• TASK ITEM:
Your task is to transcribe the lines from the start of the data below through the line containing "G04 Gerber Fmt", inclusive, exactly as they stand and without the pictures.

• MATERIAL FOR THE TASK:
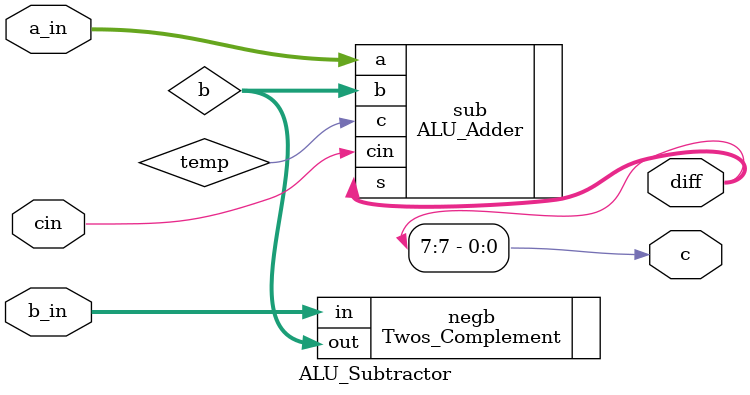
<source format=v>
`timescale 1ns / 1ps


module  ALU_Subtractor #(parameter SIZE = 8) (a_in, b_in, cin, diff, c);
    input [SIZE-1:0] a_in;
    input [SIZE-1:0] b_in;
    input cin;
    output [SIZE-1:0] diff;
    output c;
    
    wire [SIZE-1:0] carry;
    wire [SIZE-1:0] b;
    wire temp;

    initial begin
        $monitor("a_in = %b, b_in = %b, cin = %b, diff = %b, c = %b", a_in, b_in, cin, diff, c);
    end

    Twos_Complement #(.SIZE(SIZE)) negb(.in(b_in), .out(b));

	ALU_Adder #(.SIZE(SIZE)) sub(.a(a_in), .b(b), .cin(cin), .s(diff), .c(temp));

    assign c = diff[SIZE-1];

endmodule

</source>
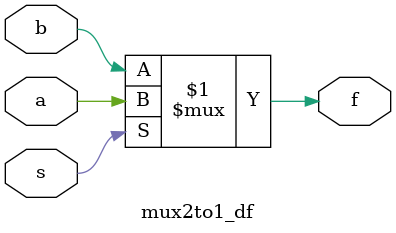
<source format=v>
module mux2to1_gl (a,b,s,f);
    input a,b,s;
    output f;
    wire c, d, nots;

    not n1(nots, s);
    and a1(c,a,s);
    and a2(d,b,nots);

    or o1(f,c,d);

endmodule

module mux2to1_bh (a, b, s ,f);
    input a, b, s;
    output f;
    reg f;
    always@(s or a or b)
            if(s == 1)
                f = a;
            else
                f = b;
endmodule

module mux2to1_df (a, b, s, f);
    input a, b, s;
    output f;
    assign f = s ? a : b;
endmodule
</source>
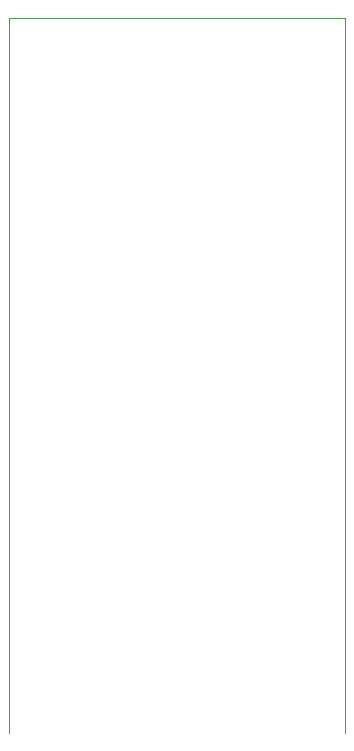
<source format=gbr>
%TF.GenerationSoftware,KiCad,Pcbnew,9.0.6-9.0.6~ubuntu24.04.1*%
%TF.CreationDate,2025-12-05T21:36:51+01:00*%
%TF.ProjectId,pcb,7063622e-6b69-4636-9164-5f7063625858,rev?*%
%TF.SameCoordinates,Original*%
%TF.FileFunction,Profile,NP*%
%FSLAX46Y46*%
G04 Gerber Fmt 4.6, Leading zero omitted, Abs format (unit mm)*
G04 Created by KiCad (PCBNEW 9.0.6-9.0.6~ubuntu24.04.1) date 2025-12-05 21:36:51*
%MOMM*%
%LPD*%
G01*
G04 APERTURE LIST*
%TA.AperFunction,Profile*%
%ADD10C,0.050000*%
%TD*%
G04 APERTURE END LIST*
D10*
X43000000Y-135000000D02*
X14500000Y-135000000D01*
X14500000Y-135000000D02*
X14500000Y-195500000D01*
X43000000Y-195500000D02*
X43000000Y-135000000D01*
M02*

</source>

• ANSWER TO THIS PROBLEM:
<source format=v>
`timescale 1ns / 1ps


module  ALU_Subtractor #(parameter SIZE = 8) (a_in, b_in, cin, diff, c);
    input [SIZE-1:0] a_in;
    input [SIZE-1:0] b_in;
    input cin;
    output [SIZE-1:0] diff;
    output c;
    
    wire [SIZE-1:0] carry;
    wire [SIZE-1:0] b;
    wire temp;

    initial begin
        $monitor("a_in = %b, b_in = %b, cin = %b, diff = %b, c = %b", a_in, b_in, cin, diff, c);
    end

    Twos_Complement #(.SIZE(SIZE)) negb(.in(b_in), .out(b));

	ALU_Adder #(.SIZE(SIZE)) sub(.a(a_in), .b(b), .cin(cin), .s(diff), .c(temp));

    assign c = diff[SIZE-1];

endmodule

</source>
<source format=v>
module mux2to1_gl (a,b,s,f);
    input a,b,s;
    output f;
    wire c, d, nots;

    not n1(nots, s);
    and a1(c,a,s);
    and a2(d,b,nots);

    or o1(f,c,d);

endmodule

module mux2to1_bh (a, b, s ,f);
    input a, b, s;
    output f;
    reg f;
    always@(s or a or b)
            if(s == 1)
                f = a;
            else
                f = b;
endmodule

module mux2to1_df (a, b, s, f);
    input a, b, s;
    output f;
    assign f = s ? a : b;
endmodule
</source>
<source format=gbr>
%TF.GenerationSoftware,KiCad,Pcbnew,9.0.6-9.0.6~ubuntu24.04.1*%
%TF.CreationDate,2025-12-05T21:36:51+01:00*%
%TF.ProjectId,pcb,7063622e-6b69-4636-9164-5f7063625858,rev?*%
%TF.SameCoordinates,Original*%
%TF.FileFunction,Profile,NP*%
%FSLAX46Y46*%
G04 Gerber Fmt 4.6, Leading zero omitted, Abs format (unit mm)*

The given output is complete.